R Scripts as ArcGIS Geoprocessing Tools


One of the primary advantages of the R-ArcGIS Bridge is that R-based geoprocessing scripts can be created from data that have been converted from ArcGIS form to R form. However, it might be the case that preset geoprocessing environment variables (in ArcGIS) affect the usefulness or effectiveness of an R-based tool. The arc.env() function allows a user to obtain the local geoprocessing settings and double check that they are set appropriately for analysis.

 arc.env() 

This function is most often used in R functions written into geoprocessing scripts. Referencing the geoprocessing environment settings from within a function ensures that the analysis uses the appropriate processing parameters. Furthermore, since these local settings cannot be changed from within an R script, knowing what these settings are is useful for debugging (should an R tool fail due to an attempt to override existing settings).
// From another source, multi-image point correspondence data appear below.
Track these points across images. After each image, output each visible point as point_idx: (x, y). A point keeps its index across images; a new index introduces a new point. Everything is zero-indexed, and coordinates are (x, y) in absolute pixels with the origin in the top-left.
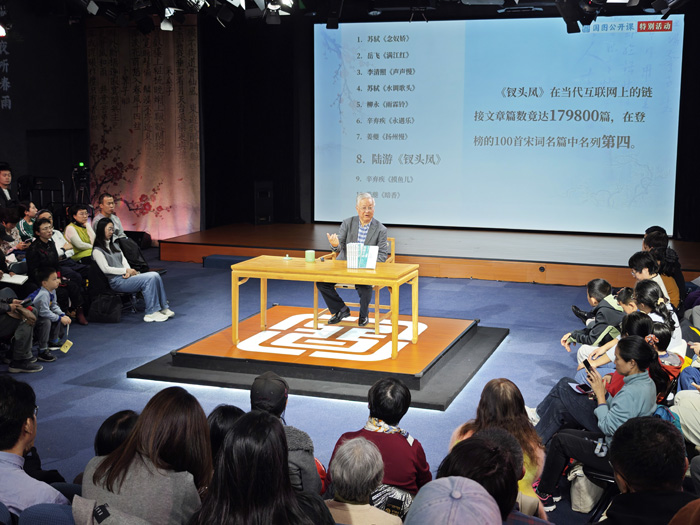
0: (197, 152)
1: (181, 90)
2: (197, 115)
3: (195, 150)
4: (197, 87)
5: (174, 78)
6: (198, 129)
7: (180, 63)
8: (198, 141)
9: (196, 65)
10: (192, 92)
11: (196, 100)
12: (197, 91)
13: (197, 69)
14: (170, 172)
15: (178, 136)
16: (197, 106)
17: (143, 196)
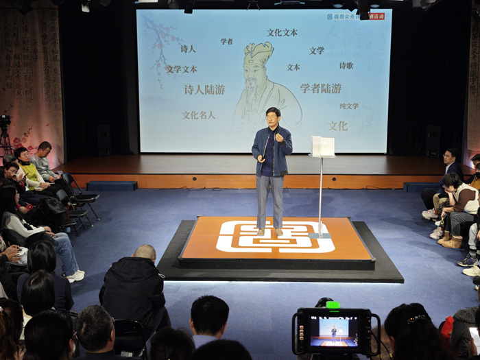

To monitor progress in ArcGIS as an R geoprocessing script runs, arcgisbinding provides a few handy, but not requisite, tools for processing: the functions arc.progress_label() and arc.progress_pos(). These, respectively, control the text label and fill amount for the progress bar at the top of a running script. Like arc.env(), these are most often used within functions - they give updates on time to completion, allowing users to fine-tune the application experience. An example is provided below. This example would produce a progress bar with 0% fill labeled "Start" when the process begins, and a 50% fill labeled "Step 1 Complete" after the first step is fully completed:

 function(in, out){
    arc.progress_label("Start")
    arc.progress_pos(0)
    *some processing*
    arc.progress_label("Step 1 Complete")
    arc.progress_pos(50)
    *more processing*
 }

It should be noted here that these two "progress" functions currently work only in ArcGIS Pro.
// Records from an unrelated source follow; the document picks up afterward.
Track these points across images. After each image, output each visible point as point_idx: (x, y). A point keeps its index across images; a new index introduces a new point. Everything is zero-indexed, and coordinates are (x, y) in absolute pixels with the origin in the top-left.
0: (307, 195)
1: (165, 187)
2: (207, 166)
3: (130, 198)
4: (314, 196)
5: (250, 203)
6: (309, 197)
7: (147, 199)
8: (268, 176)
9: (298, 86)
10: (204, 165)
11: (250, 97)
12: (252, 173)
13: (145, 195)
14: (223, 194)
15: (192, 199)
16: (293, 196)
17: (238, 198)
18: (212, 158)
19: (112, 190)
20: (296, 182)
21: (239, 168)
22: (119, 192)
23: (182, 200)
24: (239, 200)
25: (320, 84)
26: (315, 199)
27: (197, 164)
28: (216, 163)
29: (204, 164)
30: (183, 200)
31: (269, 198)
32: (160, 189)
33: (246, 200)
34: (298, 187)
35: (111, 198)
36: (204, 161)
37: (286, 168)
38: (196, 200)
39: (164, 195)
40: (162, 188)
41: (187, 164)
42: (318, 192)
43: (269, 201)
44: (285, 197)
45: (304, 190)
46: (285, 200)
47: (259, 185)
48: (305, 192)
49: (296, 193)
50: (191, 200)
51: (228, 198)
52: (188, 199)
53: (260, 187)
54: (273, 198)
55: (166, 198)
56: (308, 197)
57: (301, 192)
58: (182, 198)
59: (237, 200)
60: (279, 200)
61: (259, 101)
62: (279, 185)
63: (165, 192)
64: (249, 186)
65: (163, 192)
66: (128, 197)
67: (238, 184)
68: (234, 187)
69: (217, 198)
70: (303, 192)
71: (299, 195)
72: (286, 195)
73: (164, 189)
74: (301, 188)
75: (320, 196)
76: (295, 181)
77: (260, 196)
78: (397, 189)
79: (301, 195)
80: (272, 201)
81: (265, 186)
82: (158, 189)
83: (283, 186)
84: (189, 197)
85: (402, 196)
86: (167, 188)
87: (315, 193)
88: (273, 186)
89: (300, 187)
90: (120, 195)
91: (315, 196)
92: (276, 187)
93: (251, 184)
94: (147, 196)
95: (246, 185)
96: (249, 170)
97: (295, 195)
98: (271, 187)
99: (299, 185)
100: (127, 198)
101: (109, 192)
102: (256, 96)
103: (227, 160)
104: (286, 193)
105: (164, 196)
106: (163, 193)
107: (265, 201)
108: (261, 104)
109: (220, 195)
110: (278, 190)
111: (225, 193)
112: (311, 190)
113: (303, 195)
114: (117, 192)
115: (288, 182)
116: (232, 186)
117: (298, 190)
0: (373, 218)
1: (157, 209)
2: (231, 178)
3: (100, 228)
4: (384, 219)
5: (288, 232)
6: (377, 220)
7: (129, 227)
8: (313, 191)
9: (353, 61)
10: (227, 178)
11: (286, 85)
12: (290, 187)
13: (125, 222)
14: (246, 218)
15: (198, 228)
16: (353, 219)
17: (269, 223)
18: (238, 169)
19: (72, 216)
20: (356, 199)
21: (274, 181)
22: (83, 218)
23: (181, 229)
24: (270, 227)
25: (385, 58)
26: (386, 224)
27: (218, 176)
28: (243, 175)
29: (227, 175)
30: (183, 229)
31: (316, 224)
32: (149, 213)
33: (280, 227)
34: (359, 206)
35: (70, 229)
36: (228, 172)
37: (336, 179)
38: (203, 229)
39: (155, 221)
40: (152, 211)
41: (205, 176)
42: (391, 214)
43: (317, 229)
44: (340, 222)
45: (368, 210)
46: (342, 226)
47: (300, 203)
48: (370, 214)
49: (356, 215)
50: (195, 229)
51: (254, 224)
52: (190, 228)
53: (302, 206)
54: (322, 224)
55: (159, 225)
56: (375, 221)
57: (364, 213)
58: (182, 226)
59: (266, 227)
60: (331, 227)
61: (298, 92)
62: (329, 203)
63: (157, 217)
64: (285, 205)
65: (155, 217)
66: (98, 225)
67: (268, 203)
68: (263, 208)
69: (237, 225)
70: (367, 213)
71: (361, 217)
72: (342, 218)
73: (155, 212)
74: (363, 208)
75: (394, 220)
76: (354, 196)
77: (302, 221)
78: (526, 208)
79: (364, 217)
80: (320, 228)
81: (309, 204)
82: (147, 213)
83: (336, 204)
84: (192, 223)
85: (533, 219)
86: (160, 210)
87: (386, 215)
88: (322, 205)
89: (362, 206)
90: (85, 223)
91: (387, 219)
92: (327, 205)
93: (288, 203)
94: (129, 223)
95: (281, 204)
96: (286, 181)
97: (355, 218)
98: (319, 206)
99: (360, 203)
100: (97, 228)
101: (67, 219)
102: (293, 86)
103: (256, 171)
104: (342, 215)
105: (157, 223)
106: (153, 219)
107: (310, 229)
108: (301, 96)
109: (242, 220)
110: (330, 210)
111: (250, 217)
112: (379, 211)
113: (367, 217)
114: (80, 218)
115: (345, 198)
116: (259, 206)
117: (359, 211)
In short, processing ArcGIS data in R should always involve a call to arc.env(), to ensure that a tool operates properly. Use of the "progress" functions, while not necessary, offers an easy way for a script author to customize the processing interface.
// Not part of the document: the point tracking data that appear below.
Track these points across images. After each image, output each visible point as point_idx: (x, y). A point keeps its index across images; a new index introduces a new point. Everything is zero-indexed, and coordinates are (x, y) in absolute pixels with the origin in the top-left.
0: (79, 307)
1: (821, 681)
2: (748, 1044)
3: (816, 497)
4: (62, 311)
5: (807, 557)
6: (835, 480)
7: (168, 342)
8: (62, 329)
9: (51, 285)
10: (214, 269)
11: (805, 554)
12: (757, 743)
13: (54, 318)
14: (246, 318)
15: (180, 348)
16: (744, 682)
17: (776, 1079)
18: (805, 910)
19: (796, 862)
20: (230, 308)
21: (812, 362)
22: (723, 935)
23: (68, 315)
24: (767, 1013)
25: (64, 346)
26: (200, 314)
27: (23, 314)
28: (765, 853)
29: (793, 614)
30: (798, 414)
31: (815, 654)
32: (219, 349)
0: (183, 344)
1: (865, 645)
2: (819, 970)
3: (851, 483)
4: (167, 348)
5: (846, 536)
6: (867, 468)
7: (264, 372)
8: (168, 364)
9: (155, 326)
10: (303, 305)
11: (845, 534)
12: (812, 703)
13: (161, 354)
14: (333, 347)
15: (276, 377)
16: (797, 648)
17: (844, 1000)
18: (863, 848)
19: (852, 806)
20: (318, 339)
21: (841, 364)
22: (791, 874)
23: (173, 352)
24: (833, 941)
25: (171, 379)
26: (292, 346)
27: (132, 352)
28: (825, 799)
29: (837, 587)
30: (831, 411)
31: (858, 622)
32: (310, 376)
Once completed, processing scripts may be run as a tool directly from ArcGIS, should the R script be uploaded to an ArcGIS toolbox.

Writing ArcGIS Data from R


So far, the arcgisbinding package has been explored in the context of moving from ArcGIS to R. The function arc.write() is the package's method for moving from R back to ArcGIS, by allowing for the writing of R dataframes into ArcGIS datasets.

 arc.write(path       = full_file_path_for_output_ArcGIS_dataset,
           data       = dataframe_to_be_written_to_ArcGIS_dataset,
           coords     = NULL,
           shape_info = NULL)`
  • The data argument can take a standard data.frame object; an arc.dataframe object; an sp SpatialPointsDataFrame, SpatialLinesDataFrame, or SpatialPolygonsDataFrame object; an arc.raster object; or a raster RasterBrick or RasterLayer object.

  • For any dataframe object, if the input dataframe includes a spatial attribute, a feature dataset will be written. Otherwise, a table will be written.

  • For any raster object, a raster dataset will be written.

  • coords is an optional list containing geometry information (i.e. xy coordinates, useful for adding a spatial properties to an existing non-spatial dataframe).

  • shape_info is an optional list containing geometry type (point, line, or polygon) and spatial reference (WKT projection).

This function can be used to re-write files (from ArcGIS data that has been since transformed in R), or write files from scratch (from a dataframe created in R).

With this function, the R-ArcGIS Bridge becomes a two way street, allowing you create ArcGIS datasets from dataframes that were either edited or created in R.

Further Information


The above is a simple summary of key functions and their uses in the arcgisbinding package, which creates the R-ArcGIS Bridge. Again, for more detailed information, please consider exploring the arcgisbinding package documentation.